İslâm hukukuna göre, yenilmesi, içilmesi ve kullanılması
        caiz olmayan şeylerin alım-satımı da câiz
        görülmemiştir. Şarap, domuz eti ve murdar ölmüş
        hayvanın eti gibi. Ancak bazı hayvan ve maddeler yeme-içme dışında,
        başka amaçlar için yararlanmaya elverişli ise, bu takdirde
        satış geçerli sayılmıştır. Meselâ;
        köpek, pars ve yırtıcı hayvanların eti
        yenmediği halde, bunlardan bekçilik veya avcılık
        amacıyla yararlanmak mümkündür. Bu yüzden satışları
        da caizdir.
        Diğer yandan sülüğün kan emdirmek için insanların
        ihtiyacının bulunması, yılanın ise ilâç yapımında
        kullanılması gibi amaçlarla satılması caiz görülmüştür.
        Burada prensip, "meşru amaç için yararlanılabilir
        olma"dır.
        İnsan kanının durumuna gelince: savaş
        zamanlarında kan kaybeden yaralılara, normal zamanlarda ise,
        hastalık yüzünden kan verilmesi zaruri olan hastalara nakledilmek
        üzere kan vermek mümkün ve câizdir.
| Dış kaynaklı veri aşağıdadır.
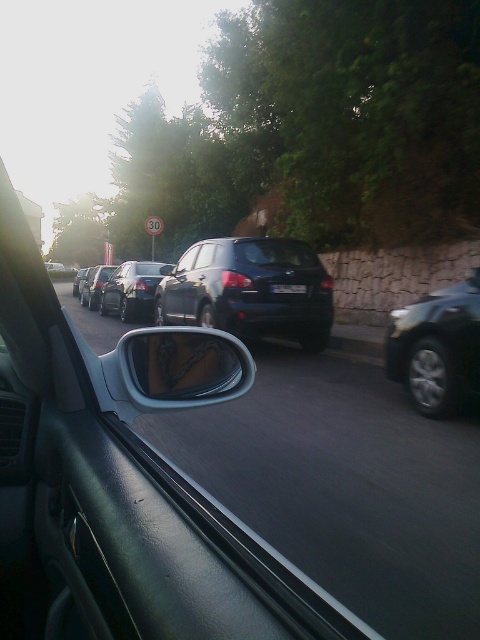
From the picture: Who is lower down, shiny silver sedan at center or black plastic license plate at center?

black plastic license plate at center

Is shiny silver sedan at center taller than black plastic license plate at center?

Yes.

Who is more distant from viewer, (x=92, y=273) or (x=277, y=288)?

Positioned behind is point (x=92, y=273).

Locate an element on the screen. This screenshot has width=480, height=640. shiny silver sedan at center is located at coordinates (94, 285).

Does satin black car at right have a lesser width compared to black plastic license plate at center?

Incorrect, satin black car at right's width is not less than black plastic license plate at center's.

Is satin black car at right above black plastic license plate at center?

No.

Who is more forward, (421, 413) or (276, 291)?

Point (421, 413) is in front.

Locate an element on the screen. Image resolution: width=480 pixels, height=640 pixels. satin black car at right is located at coordinates (436, 348).

Does matte black hatchback at center come behind satin black car at right?

Yes, it is behind satin black car at right.

Who is more forward, (222, 314) or (431, 358)?

Point (431, 358)

Locate an element on the screen. matte black hatchback at center is located at coordinates (249, 291).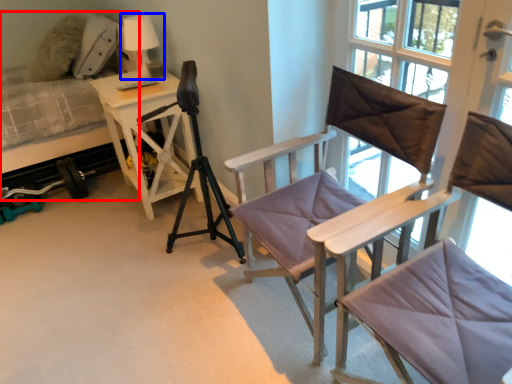
Question: Which point is further to the camera, hospital bed (highlighted by a red box) or table lamp (highlighted by a blue box)?

Choices:
 (A) hospital bed
 (B) table lamp

Answer: (B)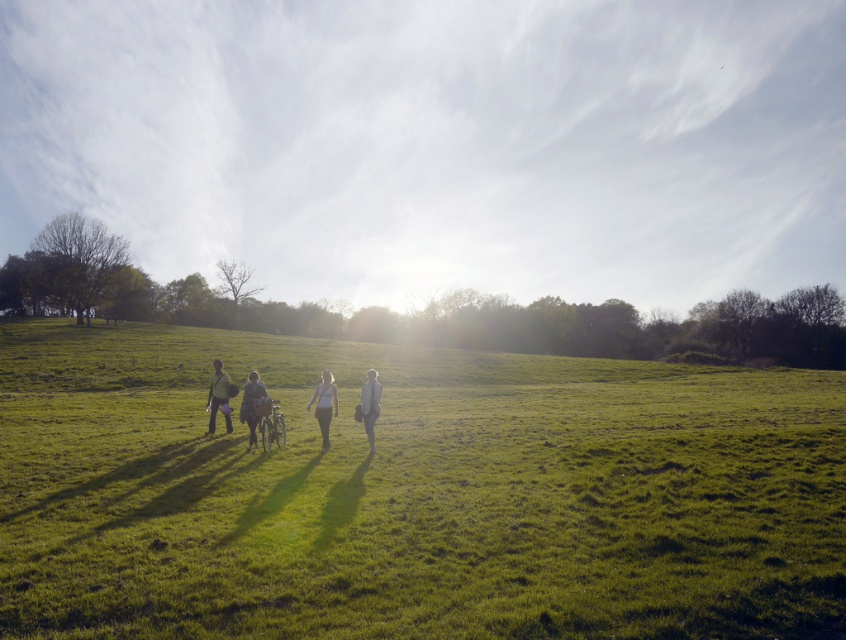
Question: Among these objects, which one is farthest from the camera?

Choices:
 (A) white matte shirt at center
 (B) green grass at center
 (C) brown leather jacket at center

Answer: (C)

Question: Does brown leather jacket at center have a greater width compared to green fabric shirt at center?

Choices:
 (A) yes
 (B) no

Answer: (B)

Question: From the image, what is the correct spatial relationship of green grass at center in relation to brown leather jacket at center?

Choices:
 (A) below
 (B) above

Answer: (A)

Question: Does brown leather jacket at center lie in front of green fabric shirt at center?

Choices:
 (A) no
 (B) yes

Answer: (B)

Question: Which point is farther to the camera?

Choices:
 (A) green grass at center
 (B) brown leather jacket at center
 (C) light gray fabric jacket at center

Answer: (B)

Question: Considering the real-world distances, which object is farthest from the light gray fabric jacket at center?

Choices:
 (A) green fabric shirt at center
 (B) brown leather jacket at center
 (C) white matte shirt at center

Answer: (A)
Çünkü zaman zaman vücutta
        biriken fazla kanıvermek, verenin sağlığına da
        yararlıdır. Hz. Peygamber ve Sahabiler kan
        aldırmışlardır (Sahîh-i Buhârî, Muhtasarı
        Tecrîd-i Sarîh Tercemesi, Ankara 1984, VI, 216, 381, 412, XII, 75, 76,
        81). Kan vermek, verenin sağlığına da
        yardımcı olduğu için, bunun "kan bağışı"
        şeklinde olması en güzeldir. Ancak burada kan tedavi amacıyla
        kullanılacağı için ilaç veya gıda hükmündedir.
        Durum böyle olunca belirli hasta veya hastalara kan veren kimse bunun
        rayiç bedelini alabilir.
        Çünkü artık burada kan, ilâç yapımı için satılabilen
        yararlanılır (müntefun bih) bir mal hükmüne girer (bk.
        İbn Âbidin, Reddü'l-Muhtar, Trc. A Davudoğlu, X, 305, 345,
        346, XV, 450, 451; el-Mevsilî, el-İhtiyâr, II, 10).